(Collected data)
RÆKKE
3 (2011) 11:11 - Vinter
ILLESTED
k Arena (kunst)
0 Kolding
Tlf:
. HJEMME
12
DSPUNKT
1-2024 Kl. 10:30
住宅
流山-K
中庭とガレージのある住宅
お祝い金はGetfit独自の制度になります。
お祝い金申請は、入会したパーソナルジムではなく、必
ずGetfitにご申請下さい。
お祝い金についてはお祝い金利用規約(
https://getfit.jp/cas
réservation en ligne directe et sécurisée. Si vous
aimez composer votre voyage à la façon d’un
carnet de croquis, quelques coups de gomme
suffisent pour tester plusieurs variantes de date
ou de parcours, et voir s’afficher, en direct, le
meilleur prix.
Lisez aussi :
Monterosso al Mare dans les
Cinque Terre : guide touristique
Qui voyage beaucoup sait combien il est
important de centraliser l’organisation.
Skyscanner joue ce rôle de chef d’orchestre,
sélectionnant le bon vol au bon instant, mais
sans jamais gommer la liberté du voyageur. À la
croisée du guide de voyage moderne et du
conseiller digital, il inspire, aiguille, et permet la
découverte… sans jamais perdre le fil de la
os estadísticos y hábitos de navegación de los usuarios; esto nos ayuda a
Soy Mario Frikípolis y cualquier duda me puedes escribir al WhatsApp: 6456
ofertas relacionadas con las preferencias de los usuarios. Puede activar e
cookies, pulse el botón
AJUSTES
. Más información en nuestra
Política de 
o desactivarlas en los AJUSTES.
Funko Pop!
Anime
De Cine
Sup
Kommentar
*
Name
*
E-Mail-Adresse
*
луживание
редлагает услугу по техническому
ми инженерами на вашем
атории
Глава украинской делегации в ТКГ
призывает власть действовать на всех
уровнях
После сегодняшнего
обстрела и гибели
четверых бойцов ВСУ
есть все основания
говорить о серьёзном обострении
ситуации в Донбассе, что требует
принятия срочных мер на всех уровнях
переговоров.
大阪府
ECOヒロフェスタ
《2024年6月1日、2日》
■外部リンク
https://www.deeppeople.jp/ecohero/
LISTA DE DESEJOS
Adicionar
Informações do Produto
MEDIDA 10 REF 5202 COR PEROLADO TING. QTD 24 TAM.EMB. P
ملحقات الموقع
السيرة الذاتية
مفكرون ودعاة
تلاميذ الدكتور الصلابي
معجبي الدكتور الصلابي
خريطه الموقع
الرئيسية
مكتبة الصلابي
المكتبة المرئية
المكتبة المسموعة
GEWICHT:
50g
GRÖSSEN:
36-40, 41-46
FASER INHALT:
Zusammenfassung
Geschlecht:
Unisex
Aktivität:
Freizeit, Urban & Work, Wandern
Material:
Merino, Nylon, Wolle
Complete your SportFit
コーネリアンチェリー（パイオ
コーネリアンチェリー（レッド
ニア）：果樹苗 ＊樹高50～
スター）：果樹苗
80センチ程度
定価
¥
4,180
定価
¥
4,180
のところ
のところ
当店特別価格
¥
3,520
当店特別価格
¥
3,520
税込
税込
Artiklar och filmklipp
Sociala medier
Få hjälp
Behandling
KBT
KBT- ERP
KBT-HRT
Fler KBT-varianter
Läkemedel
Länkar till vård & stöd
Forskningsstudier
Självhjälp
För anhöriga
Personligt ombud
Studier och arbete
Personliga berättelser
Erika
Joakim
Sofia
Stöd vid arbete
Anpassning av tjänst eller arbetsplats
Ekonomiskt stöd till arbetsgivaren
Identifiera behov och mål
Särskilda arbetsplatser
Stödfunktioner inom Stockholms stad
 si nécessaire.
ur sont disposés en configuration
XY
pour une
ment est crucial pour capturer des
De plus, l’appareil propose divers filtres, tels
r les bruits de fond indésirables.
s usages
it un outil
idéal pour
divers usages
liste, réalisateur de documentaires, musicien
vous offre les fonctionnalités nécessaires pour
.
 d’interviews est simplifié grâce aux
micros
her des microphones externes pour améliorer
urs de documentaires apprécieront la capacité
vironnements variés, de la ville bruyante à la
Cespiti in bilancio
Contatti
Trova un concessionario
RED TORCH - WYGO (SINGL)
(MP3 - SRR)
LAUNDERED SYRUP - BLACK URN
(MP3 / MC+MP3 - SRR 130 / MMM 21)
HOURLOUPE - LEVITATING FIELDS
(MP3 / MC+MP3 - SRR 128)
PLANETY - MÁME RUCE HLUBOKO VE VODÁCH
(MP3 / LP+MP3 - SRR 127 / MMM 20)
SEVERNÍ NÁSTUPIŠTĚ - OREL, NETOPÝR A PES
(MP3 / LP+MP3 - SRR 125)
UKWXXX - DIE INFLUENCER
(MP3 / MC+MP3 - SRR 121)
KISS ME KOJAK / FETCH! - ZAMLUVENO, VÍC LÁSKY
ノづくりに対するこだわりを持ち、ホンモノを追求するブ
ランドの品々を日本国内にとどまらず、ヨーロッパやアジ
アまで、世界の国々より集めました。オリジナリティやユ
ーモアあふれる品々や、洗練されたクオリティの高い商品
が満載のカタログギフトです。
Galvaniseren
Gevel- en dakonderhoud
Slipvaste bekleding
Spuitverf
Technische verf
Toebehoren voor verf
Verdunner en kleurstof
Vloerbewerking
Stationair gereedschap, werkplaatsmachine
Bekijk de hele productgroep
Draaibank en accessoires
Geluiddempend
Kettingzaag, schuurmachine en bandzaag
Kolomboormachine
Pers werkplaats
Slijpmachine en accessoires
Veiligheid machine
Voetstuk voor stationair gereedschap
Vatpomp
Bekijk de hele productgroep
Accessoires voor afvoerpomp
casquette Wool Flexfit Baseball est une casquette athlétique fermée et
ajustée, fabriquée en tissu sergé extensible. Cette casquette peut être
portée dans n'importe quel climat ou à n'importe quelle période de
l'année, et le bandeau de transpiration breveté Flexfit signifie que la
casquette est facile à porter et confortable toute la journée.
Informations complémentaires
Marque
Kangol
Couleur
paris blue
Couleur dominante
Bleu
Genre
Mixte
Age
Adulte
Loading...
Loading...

▶ DIRECTIONS:
Restate the data word for word. Begin at its first line, end at the line that contains "os estadísticos y", and include both.

▶ SOLVED EXERCISE:
RÆKKE
3 (2011) 11:11 - Vinter
ILLESTED
k Arena (kunst)
0 Kolding
Tlf:
. HJEMME
12
DSPUNKT
1-2024 Kl. 10:30
住宅
流山-K
中庭とガレージのある住宅
お祝い金はGetfit独自の制度になります。
お祝い金申請は、入会したパーソナルジムではなく、必
ずGetfitにご申請下さい。
お祝い金についてはお祝い金利用規約(
https://getfit.jp/cas
réservation en ligne directe et sécurisée. Si vous
aimez composer votre voyage à la façon d’un
carnet de croquis, quelques coups de gomme
suffisent pour tester plusieurs variantes de date
ou de parcours, et voir s’afficher, en direct, le
meilleur prix.
Lisez aussi :
Monterosso al Mare dans les
Cinque Terre : guide touristique
Qui voyage beaucoup sait combien il est
important de centraliser l’organisation.
Skyscanner joue ce rôle de chef d’orchestre,
sélectionnant le bon vol au bon instant, mais
sans jamais gommer la liberté du voyageur. À la
croisée du guide de voyage moderne et du
conseiller digital, il inspire, aiguille, et permet la
découverte… sans jamais perdre le fil de la
os estadísticos y hábitos de navegación de los usuarios; esto nos ayuda a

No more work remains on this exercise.